Censo 2010 irá apresentar mapa aperfeiçoado sobre as favelas do país

Paula Vitorino

Na próxima quarta-feira (21), o IBGE irá divulgar um mapeamento sobre a situação em todo o país dos aglomerados subnormais, nome definido para classificar os conjuntos habitacionais irregulares, popularmente chamados de favelas, comunidades, palafitas ou outros.

O objetivo do levantamento é mostrar quantas pessoas vivem e quantos domicílios existem nessas áreas, a distribuição delas no país e nas cidades e como se caracterizavam os serviços de abastecimento de água, coleta de esgoto, coleta de lixo e fornecimento de energia elétrica.

Para ser considerado um aglomerado, é preciso um conjunto constituído de no mínimo 51 unidades habitacionais carentes de serviços públicos essenciais, ocupando ou tendo ocupado recentemente terreno de propriedade alheia (pública ou particular) e distribuídos de forma desordenada na área.

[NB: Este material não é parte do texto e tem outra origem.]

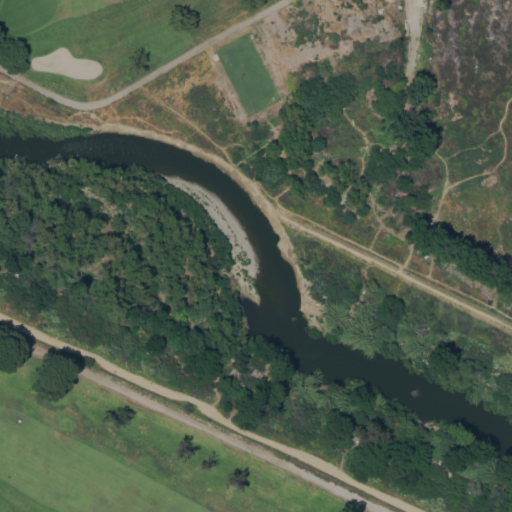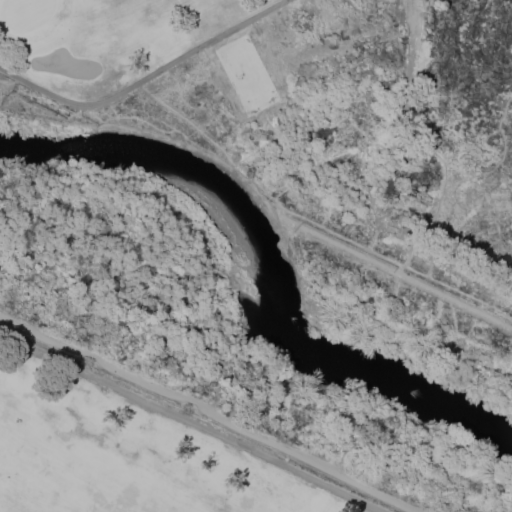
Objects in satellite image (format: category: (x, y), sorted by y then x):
park: (108, 38)
road: (209, 42)
road: (6, 79)
road: (65, 101)
road: (222, 144)
park: (256, 256)
river: (268, 266)
road: (399, 273)
road: (209, 414)
road: (193, 421)
park: (133, 449)
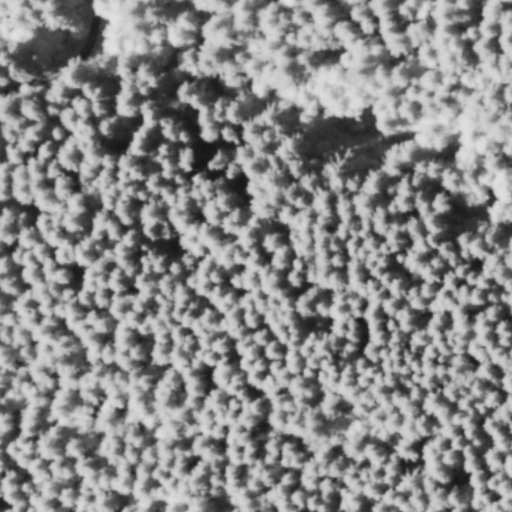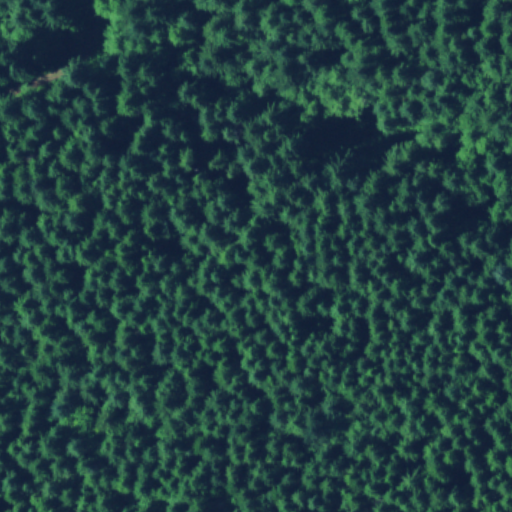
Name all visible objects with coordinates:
road: (33, 38)
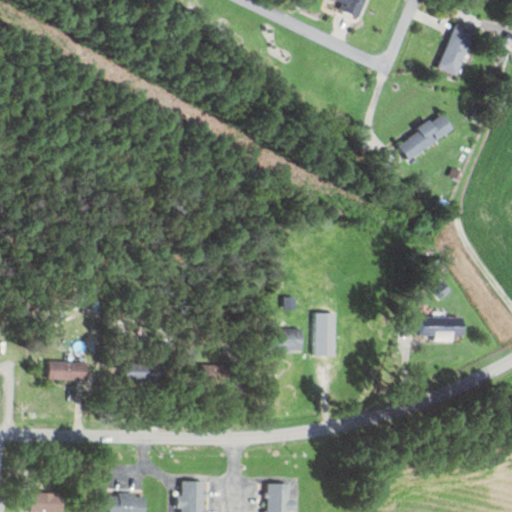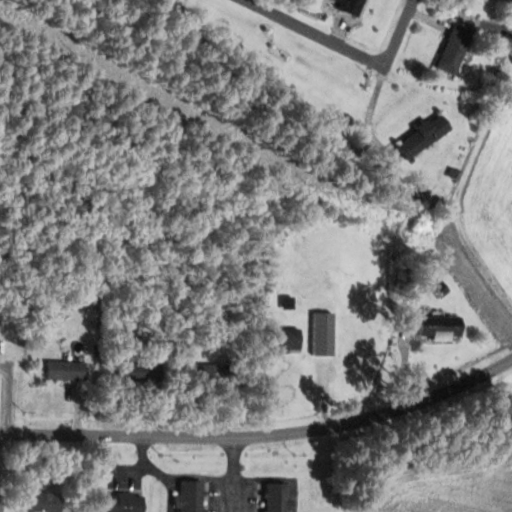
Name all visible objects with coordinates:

A falta de vias adequadas para circulação de meios de transporte e a ausência da rede de esgoto são algum dos fatores considerados para a classificação.

Os dados são com base nas informações coletadas durante o Censo de 2010. Sendo assim, essas áreas podem ter melhorado a estrutura e saído da classificação de aglomerado subnormal.

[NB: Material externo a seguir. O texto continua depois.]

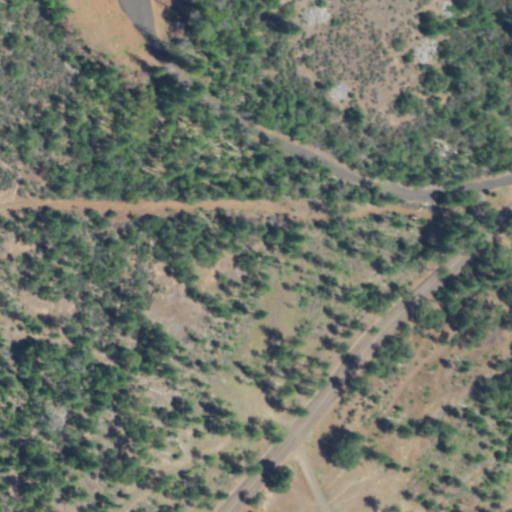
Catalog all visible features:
road: (342, 67)
road: (370, 352)
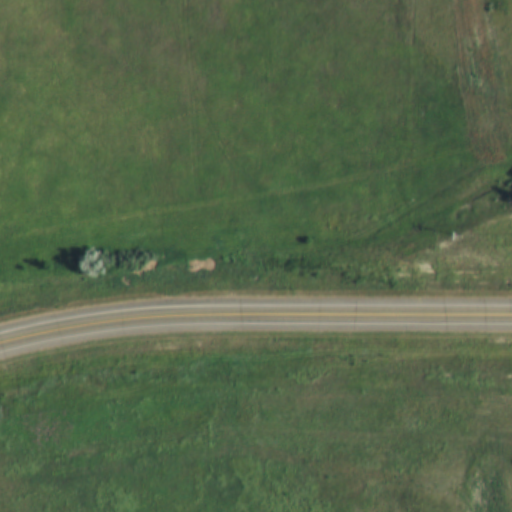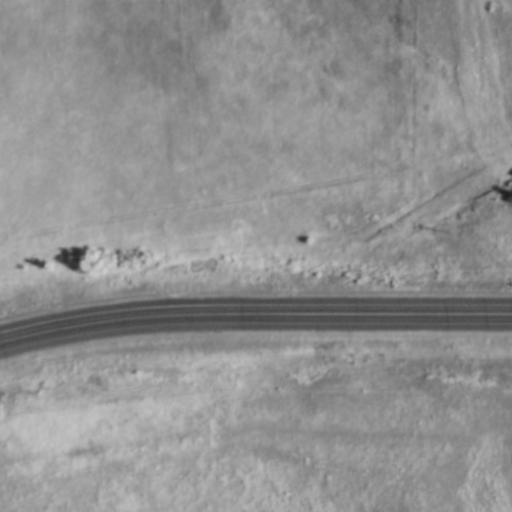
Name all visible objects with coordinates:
road: (254, 315)
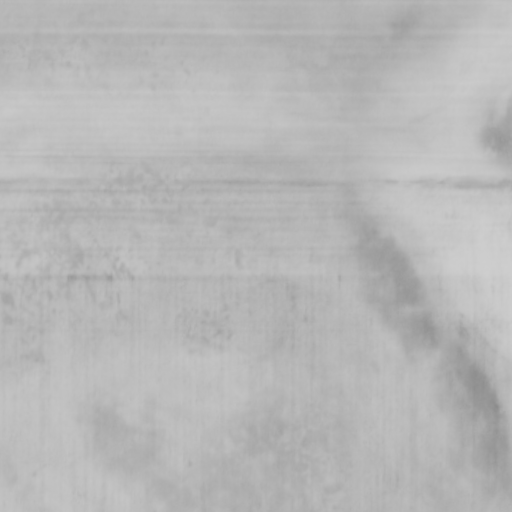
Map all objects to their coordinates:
road: (255, 188)
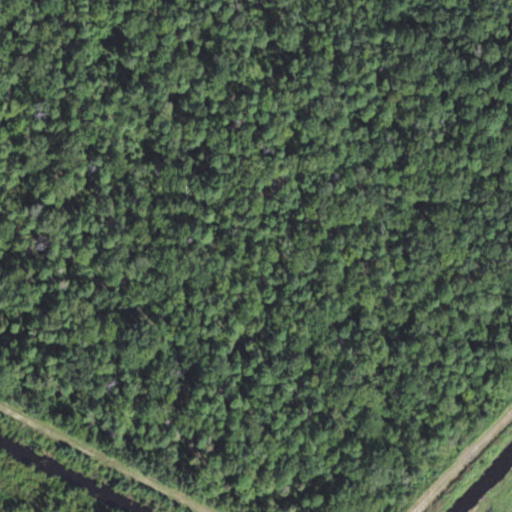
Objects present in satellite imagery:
road: (460, 459)
road: (99, 461)
crop: (495, 495)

Novidades - Nesta manhã, o Instituto apresentou para a imprensa os critérios considerados para chegar até o resultado e as novidades desta edição.

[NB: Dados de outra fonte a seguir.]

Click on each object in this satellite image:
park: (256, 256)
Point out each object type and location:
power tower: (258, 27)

O conceito do que é aglomerado subnormal foi definido pela primeira vez no Censo de 1991 e mantido em 2000 e 2010. No entanto, a última pesquisa traz inovações tecnológicas e de método de trabalho, que permitem um aprimoramento no levantamento dos aglomerados subnormais.

Portanto, o Instituto não disponibilizará comparativo sobre os resultados de 2010 e 2000, considerando que os dados não são totalmente comparáveis devido a implantação de novos recursos neste Censo.

Segundo o IBGE, o levantamento de 2010 conta com o diferencial, principalmente, de imagens de satélites de alta resolução e participação das prefeituras e sociedade.

As imagens de satélite representaram uma mudança qualitativa para a identificação das áreas em relação aos censos passados. Elas foram utilizadas para identificar inicialmente as áreas dos municípios com morfologia característica de aglomerados subnormais, que depois foram analisadas para confirmação dos dados.

Já as reuniões realizadas em 2011 com as Comissões Municipais de Geografia e Estatística contribuíram para a atualização dos cadastros e mapas. Os grupos foram formados em todos os 5.565 municípios por representantes do IBGE, das prefeituras e da sociedade, que funcionam como um canal de comunicação e participaram de todo o processo de realização do Censo 2010.

De acordo com o Instituto, a parceria possibilitou “refinar o cadastro”, já que os locais identificados pelo IBGE e as prefeituras foram individualmente analisados, diminuindo a possibilidade de divergência entre as informações.